Aim The objective of this study was to determine the characteristics of road traffic injuries (RTIs) among Qatari drivers and examine the human behavioural and environmental risk factors associated in occurrence of RTIs.

Design This is a cross sectional survey.

Setting Primary Healthcare Centers in the State of Qatar.

Methods This study was conducted during the period of February–July 2009. A random sample of 1800 Qatari drivers was approached and 1406 drivers responded and agreed to participate in this study, with a response rate of 78.1%. Face to face interview was conducted by well-trained research assistants based on a questionnaire covering socio-demographic information, driving history, type of vehicle, driver behaviour, severity of injuries and nature of injuries.

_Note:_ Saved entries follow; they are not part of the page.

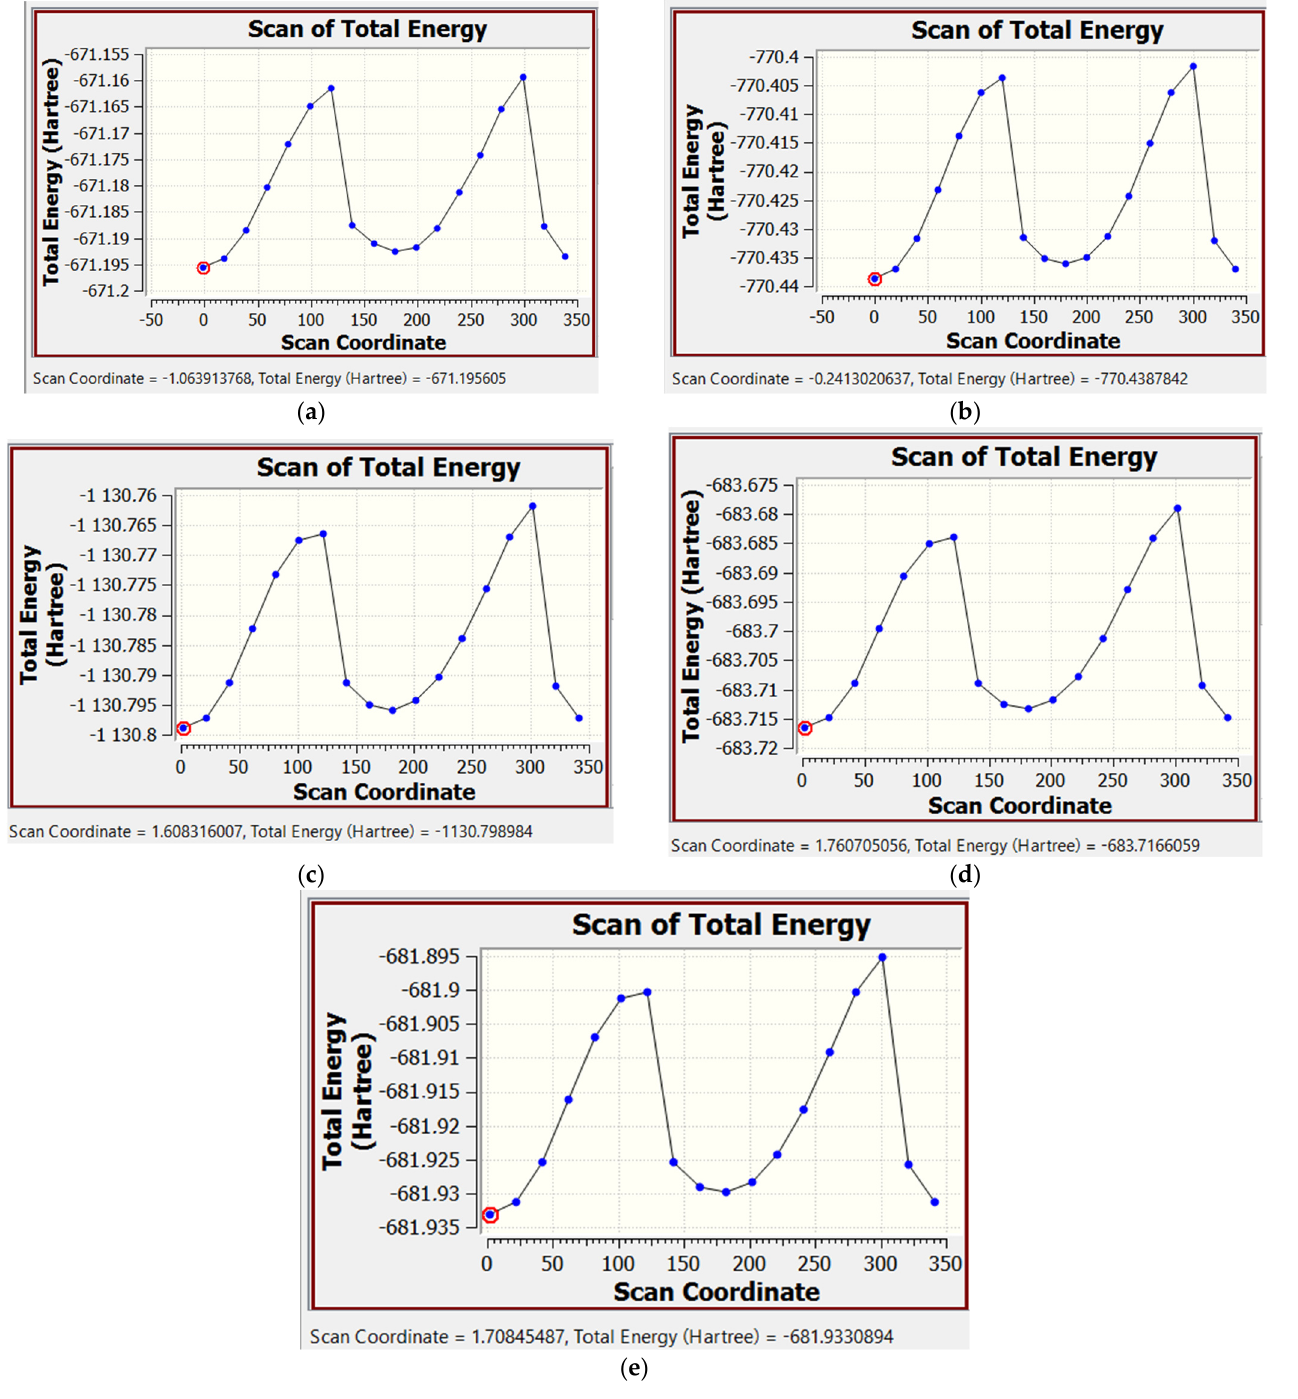
Figure 6. The energy profiles obtained by one-dimensional relaxed scanning the PES on variation in the torsion angle O=C-N-CH for compounds BHFA ( a ), BHFA-oF ( b ), BHFA-oCl ( c ), BHFA-oBr ( d ), and BHFA-oI ( e ) with a step of 20°. At each step, the remaining geometric parameters of the molecules were completely optimized in the M06-2X/6-311+G*/IEFPCM(DMSO) approximation.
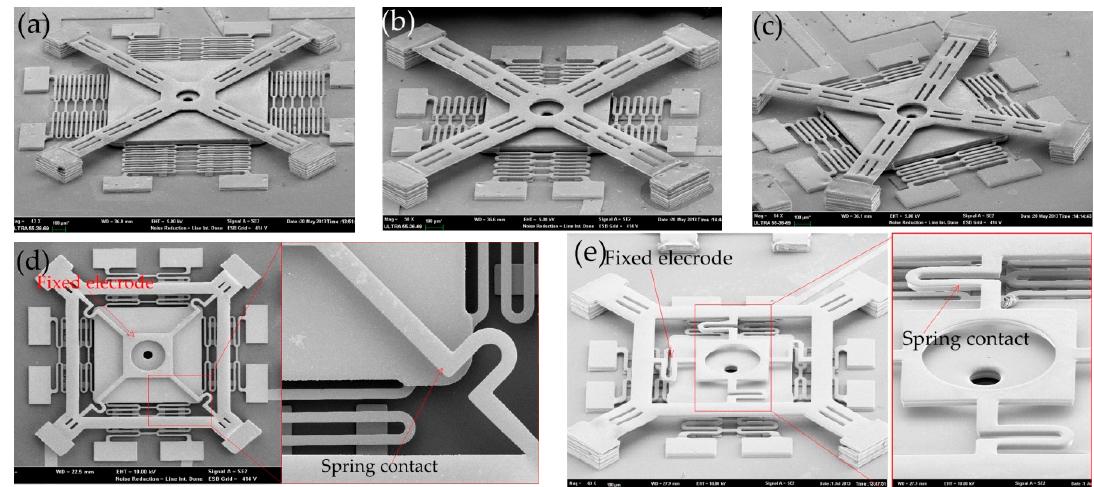
Figure 11. SEM images of prototype devices. ( a – c ) Inertial switch using simply supported beams as the fixed electrode, ( d , e ) inertial switch using a spring as the fixed electrode.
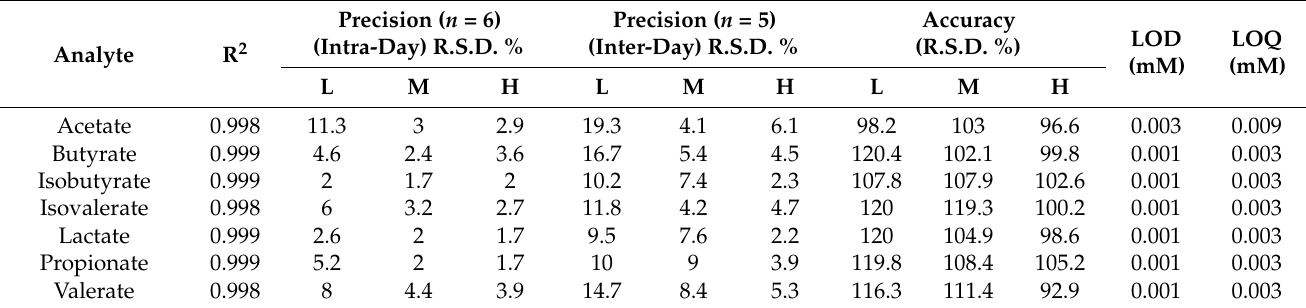
Table 2. Method performance data for individual SCFAs, BSCFAs and lactate in acidified water.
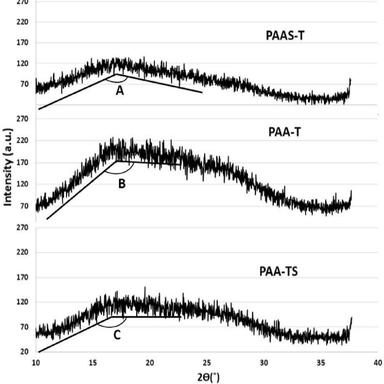
The X-ray diffraction analysis of the PI matrices of PAAS-T, PAA-T and PAA-TS.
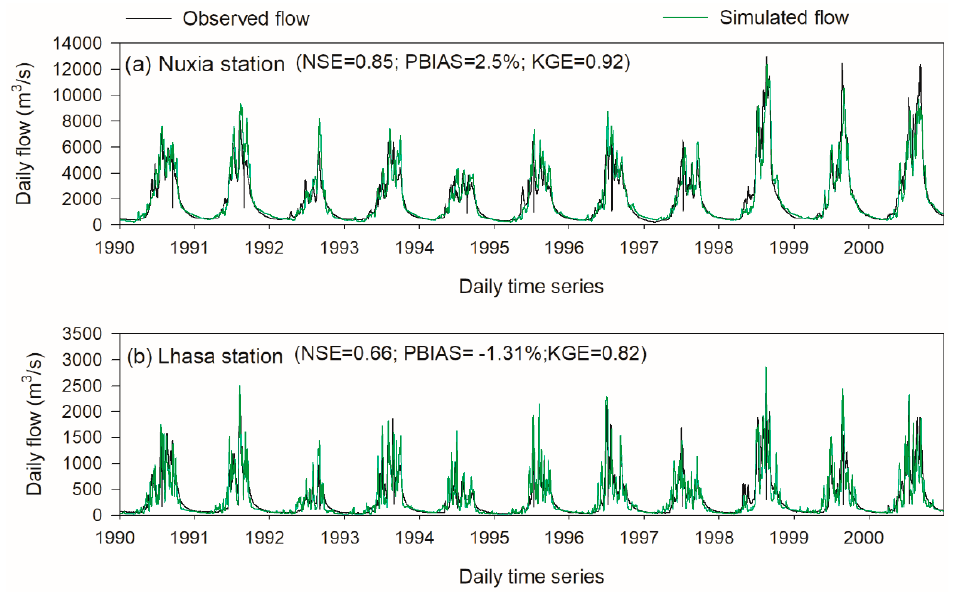
Figure 6. Daily flow simulation at Nuxia ( a ) and Lhasa hydrological stations ( b ) during the calibration period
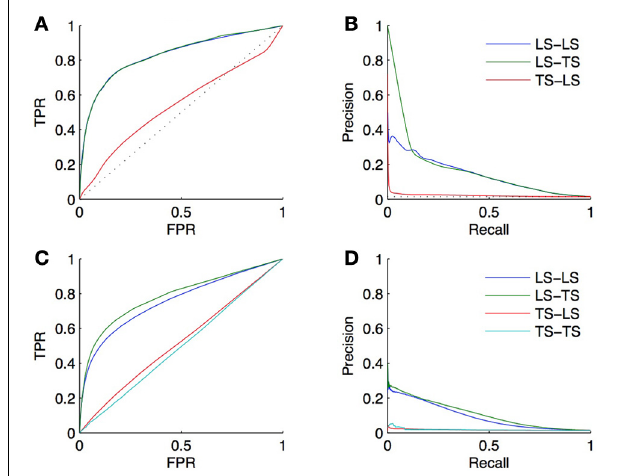
FIGURE 10 | The heavy-tailed degree distribution of many biological networks can lead to better than random predictions, only by exploiting the network topology and ignoring node or pair features. First row: ROC curves (A) and PR curves (B) obtained from predictions made on the DREAM5 dataset using the degree of the nodes in the learning set. Second row: ROC curves (C) and PR curves (D) obtained from predictions made on the DREAM5 dataset when randomly permuting the feature vectors relative to different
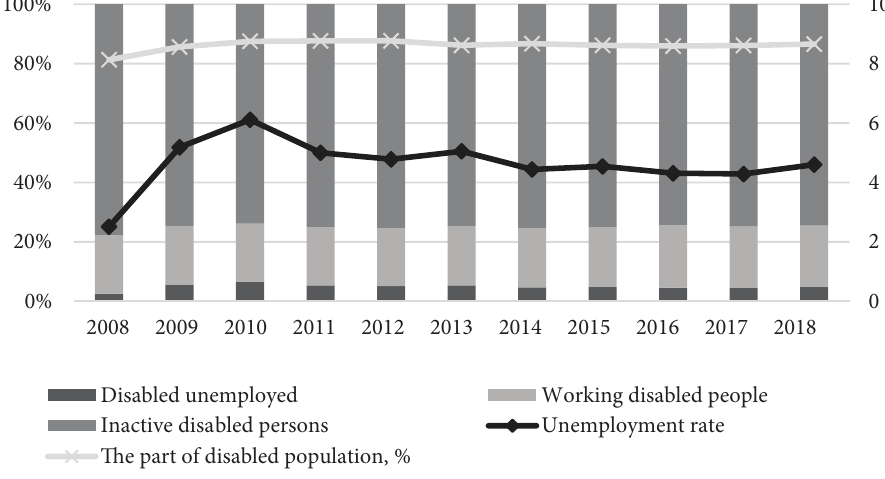
Figure 3. Dynamics of disabled people in Lithuania, per cent. (source: created by authors, based on Employment service, 2018; Ministry of Social Security and Labour,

Results The study revealed that of the studied Qatari drivers (1406), 14.5% of them were injured. Young drivers in the age group 25–34 years were more involved in RTIs (35.8%). The RTIs occurred more among male drivers than females with the ratio 1.7:1 (p<0.001). Overall, 53.9% of the studied Qatari drivers were injured from traffic violations, especially with exceeding speed limit (25.9%) and parking violation (18.1%). 28.4% of the injured drivers were distracted with eating or drinking and 25% using mobile phone. Qatari drivers were more injured from overturn skid crashes (20.6%) and hitting fixed objects (14.7%). Head injuries were reported more from light vehicle crashes (33.3%) and neck injuries from Pickup and SUVs crashes (44.7%). Severe injuries were reported among Qatari drivers who had heavy vehicle crashes (43.5%).

Conclusion The study findings revealed the high risk of RTIs was among young male Qatari drivers in the age group (25–34) years. It showed that human behavioural factors represent one of the main causes of RTIs such as excessive speed and using seatbelt. Head and neck injuries were reported more among Qatari drivers.